Cheteshwar Pujara aggregated 774 runs across eight Tests against New Zealand and England. © BCCI

Cheteshwar Pujara aggregated 774 runs across eight Tests against New Zealand and England. © BCCI

Cheteshwar Pujara, India’s Test No.3, described the team’s recent five-Test series against England as a challenging one, but said the home team had found the wherewithal to pull through even when Alastair Cook’s men played well.

“They (England) started off well in Rajkot, we made a very good comeback and then from second Test match onwards we were in command,” Pujara told Press Trust of India on Wednesday (January 11), reflecting on India’s 4-0 win. “Though they were playing good cricket, we played better cricket than them and that was the reason we were successful.
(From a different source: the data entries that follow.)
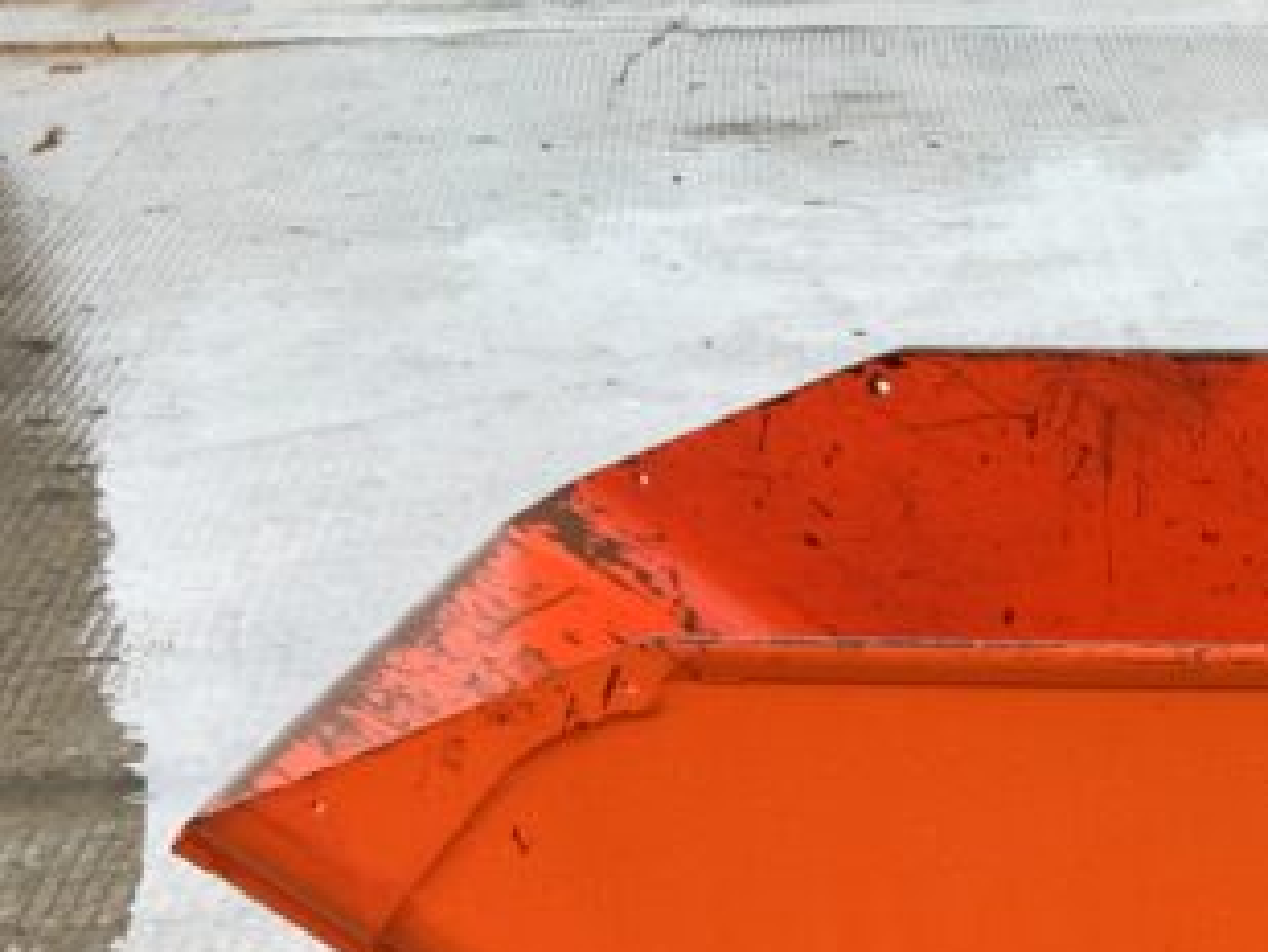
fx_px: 3518
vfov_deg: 15.2
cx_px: 1888
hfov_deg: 18.2
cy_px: 911
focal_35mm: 96
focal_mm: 3
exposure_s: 1/122
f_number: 1.8
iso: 20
All in all we played as a team, our fast bowlers also picked up wickets when needed.”

Pujara, who is in Mumbai for the on going 13th DY Patil Twenty20 Cup where he represents Indian Oil, said he was keen on developing his short-format game too. He is already the leading run-getter in the tournament, having got 178 runs in three visits to the crease at a strike-rate of 127.14.

“Basically it’s always about expressing yourself. It’s understanding the format and playing some shots, which I have already started for which I have already got success,” said Pujara, who was among the most high-profile names to go unsold in the IPL auction of 2016. “It is just about shifting your gears, shifting it from first ball onwards, because if there is a ball to hit for a six, even if it’s the first ball, you have to hit it. So that is what my mindset is now, and I have played few shots in the nets. I have worked on a few shots which is definitely going to help me in the shorter format of the game.”

The Saurashtra batsman also revealed that when his Test form had dipped, a few sessions with Rahul Dravid, his predecessor at No.3 and one of the greatest batsmen in the history of the game, had helped him enormously. “When I was out of form and worked with him (Dravid), he had few thoughts about how I can improve and he told me that there is nothing wrong with your technique and your game. So he has been encouraging young players like me and his guidance has always been helpful for all young players,” he said. “It depends a lot on the mindset. And I don’t think there was anything wrong with my technique or strike rate when I didn’t perform to the potential.

“Probably people have high expectations because I am known to score double hundreds. So when I score a 50 or 80 runs, no one notices it, sometimes even the 80 runs is helpful for the team’s success. But people always expect me to sore big runs, hundreds or double hundreds. There was a time when I didn’t perform to what I was expected to but that phase is over now. I am back in form, I did well against New Zealand and England. Even the shorter format of this game, I did well in a few T20 games here and whatever games I have played this year, I have performed well. I am happy with the way things are going.”

Pujara was also effusive in his praise for Virat Kohli, saying the captain had set an example for the rest to follow. “The kind of fitness he has and the way he performs as a captain, he leads from the front. His fielding is remarkable, he excels in all the aspects of his game and he works hard, we have a captain who is leading from the front,” gushed Pujara.

His next international assignment will be India’s one-off Test against Bangladesh in February, followed by a four-Test series against Australia, and Pujara was looking forward to doing even better than he had in the first half of India’s season. Pujara aggregated 774 runs across eight Tests against New Zealand and England, with 373 at an average of 74.60 against New Zealand, and 401 at 50.12 against England.

“I would look to continue the same form. Probably try and do even better than whatever I did against New Zealand and England,” he said. “I have learnt from the mistakes which I did during these series and continue the good things which I have done in the previous two series.

“Australia will be obviously challenging but we are playing as a team (and) have done well against New Zealand and England, particularly England was a tough team to beat, and we were playing a five Test match series, which is always tough. So the way we played in the last year, we should continue doing the same thing.”